PROBLEM TO WORK ON: All entries below are to be duplicated verbatim.

(DATASET CONTENT begins)

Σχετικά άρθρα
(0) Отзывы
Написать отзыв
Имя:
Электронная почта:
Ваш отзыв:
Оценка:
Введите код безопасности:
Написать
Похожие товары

(DATASET CONTENT ends)

SOLUTION FOR THIS TASK:
Σχετικά άρθρα
(0) Отзывы
Написать отзыв
Имя:
Электронная почта:
Ваш отзыв:
Оценка:
Введите код безопасности:
Написать
Похожие товары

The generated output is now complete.